__Given problem__
Write out the records word for word, from their first line through the line that contains "scientific name: Zenaida macroura", and stop there.

__Input rows__

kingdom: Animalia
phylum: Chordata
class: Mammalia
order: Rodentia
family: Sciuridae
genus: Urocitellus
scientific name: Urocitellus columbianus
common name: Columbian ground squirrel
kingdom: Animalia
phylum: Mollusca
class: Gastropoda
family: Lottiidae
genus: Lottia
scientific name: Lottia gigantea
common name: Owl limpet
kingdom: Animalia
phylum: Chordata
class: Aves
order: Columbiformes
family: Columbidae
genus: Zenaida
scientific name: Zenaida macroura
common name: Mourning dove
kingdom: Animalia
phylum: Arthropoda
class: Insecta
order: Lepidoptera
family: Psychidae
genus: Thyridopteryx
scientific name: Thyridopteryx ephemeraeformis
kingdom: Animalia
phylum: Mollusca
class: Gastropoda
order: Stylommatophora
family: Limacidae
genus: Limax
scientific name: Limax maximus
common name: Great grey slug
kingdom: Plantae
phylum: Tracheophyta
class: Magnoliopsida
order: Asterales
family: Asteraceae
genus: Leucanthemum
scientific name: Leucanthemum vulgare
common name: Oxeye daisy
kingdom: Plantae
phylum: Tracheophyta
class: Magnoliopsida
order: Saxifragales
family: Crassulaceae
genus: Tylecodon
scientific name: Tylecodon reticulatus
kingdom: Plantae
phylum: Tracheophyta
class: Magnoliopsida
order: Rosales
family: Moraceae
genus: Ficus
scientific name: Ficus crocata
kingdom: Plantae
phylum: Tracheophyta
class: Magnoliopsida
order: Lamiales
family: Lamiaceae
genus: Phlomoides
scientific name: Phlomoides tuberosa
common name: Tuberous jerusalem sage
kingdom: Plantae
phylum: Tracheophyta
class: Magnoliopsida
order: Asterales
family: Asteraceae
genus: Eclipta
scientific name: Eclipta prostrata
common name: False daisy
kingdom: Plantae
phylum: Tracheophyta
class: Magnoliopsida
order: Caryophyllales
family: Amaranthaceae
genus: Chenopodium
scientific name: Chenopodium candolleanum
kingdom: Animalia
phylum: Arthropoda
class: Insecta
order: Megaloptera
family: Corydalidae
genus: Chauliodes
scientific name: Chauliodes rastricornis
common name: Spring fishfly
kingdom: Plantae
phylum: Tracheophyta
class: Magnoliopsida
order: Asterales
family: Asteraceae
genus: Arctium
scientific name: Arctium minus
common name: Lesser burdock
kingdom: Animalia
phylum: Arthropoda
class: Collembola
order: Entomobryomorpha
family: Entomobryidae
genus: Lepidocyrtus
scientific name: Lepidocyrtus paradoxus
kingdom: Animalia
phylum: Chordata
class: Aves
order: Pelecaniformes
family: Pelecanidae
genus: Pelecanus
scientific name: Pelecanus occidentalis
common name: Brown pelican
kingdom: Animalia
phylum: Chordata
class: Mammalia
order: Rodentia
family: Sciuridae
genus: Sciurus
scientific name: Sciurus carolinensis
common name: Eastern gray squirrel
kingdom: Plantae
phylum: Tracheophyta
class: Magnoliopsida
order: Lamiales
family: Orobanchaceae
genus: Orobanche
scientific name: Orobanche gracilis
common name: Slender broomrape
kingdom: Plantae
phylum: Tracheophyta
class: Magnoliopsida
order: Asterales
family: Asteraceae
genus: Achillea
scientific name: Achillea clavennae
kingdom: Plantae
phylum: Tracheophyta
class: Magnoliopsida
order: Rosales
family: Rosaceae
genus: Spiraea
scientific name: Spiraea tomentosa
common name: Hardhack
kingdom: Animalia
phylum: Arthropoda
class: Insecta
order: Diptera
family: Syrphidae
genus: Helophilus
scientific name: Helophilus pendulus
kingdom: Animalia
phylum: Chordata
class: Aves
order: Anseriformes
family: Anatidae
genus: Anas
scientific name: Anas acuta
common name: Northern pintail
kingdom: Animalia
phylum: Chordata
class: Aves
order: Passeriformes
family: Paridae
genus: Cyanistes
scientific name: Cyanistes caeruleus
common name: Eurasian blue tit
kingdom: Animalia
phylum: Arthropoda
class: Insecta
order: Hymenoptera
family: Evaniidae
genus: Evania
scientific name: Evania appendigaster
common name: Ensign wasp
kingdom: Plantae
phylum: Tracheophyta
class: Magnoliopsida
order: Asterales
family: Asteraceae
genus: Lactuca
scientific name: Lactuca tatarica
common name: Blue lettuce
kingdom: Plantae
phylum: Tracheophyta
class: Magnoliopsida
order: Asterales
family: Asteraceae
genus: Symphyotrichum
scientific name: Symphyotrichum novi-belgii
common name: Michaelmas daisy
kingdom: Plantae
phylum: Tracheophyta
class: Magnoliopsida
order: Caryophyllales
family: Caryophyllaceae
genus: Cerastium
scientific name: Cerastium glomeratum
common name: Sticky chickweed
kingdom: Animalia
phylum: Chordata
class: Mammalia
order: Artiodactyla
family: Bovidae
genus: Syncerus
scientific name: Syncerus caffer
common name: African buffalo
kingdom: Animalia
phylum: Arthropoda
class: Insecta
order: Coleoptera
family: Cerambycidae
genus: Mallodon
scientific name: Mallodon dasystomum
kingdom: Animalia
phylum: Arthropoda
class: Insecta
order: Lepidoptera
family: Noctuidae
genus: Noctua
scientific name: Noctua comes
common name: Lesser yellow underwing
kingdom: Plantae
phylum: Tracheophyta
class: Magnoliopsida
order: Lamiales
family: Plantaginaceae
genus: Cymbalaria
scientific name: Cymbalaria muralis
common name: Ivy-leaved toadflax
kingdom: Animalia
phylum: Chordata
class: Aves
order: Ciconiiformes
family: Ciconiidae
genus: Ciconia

__Response__
kingdom: Animalia
phylum: Chordata
class: Mammalia
order: Rodentia
family: Sciuridae
genus: Urocitellus
scientific name: Urocitellus columbianus
common name: Columbian ground squirrel
kingdom: Animalia
phylum: Mollusca
class: Gastropoda
family: Lottiidae
genus: Lottia
scientific name: Lottia gigantea
common name: Owl limpet
kingdom: Animalia
phylum: Chordata
class: Aves
order: Columbiformes
family: Columbidae
genus: Zenaida
scientific name: Zenaida macroura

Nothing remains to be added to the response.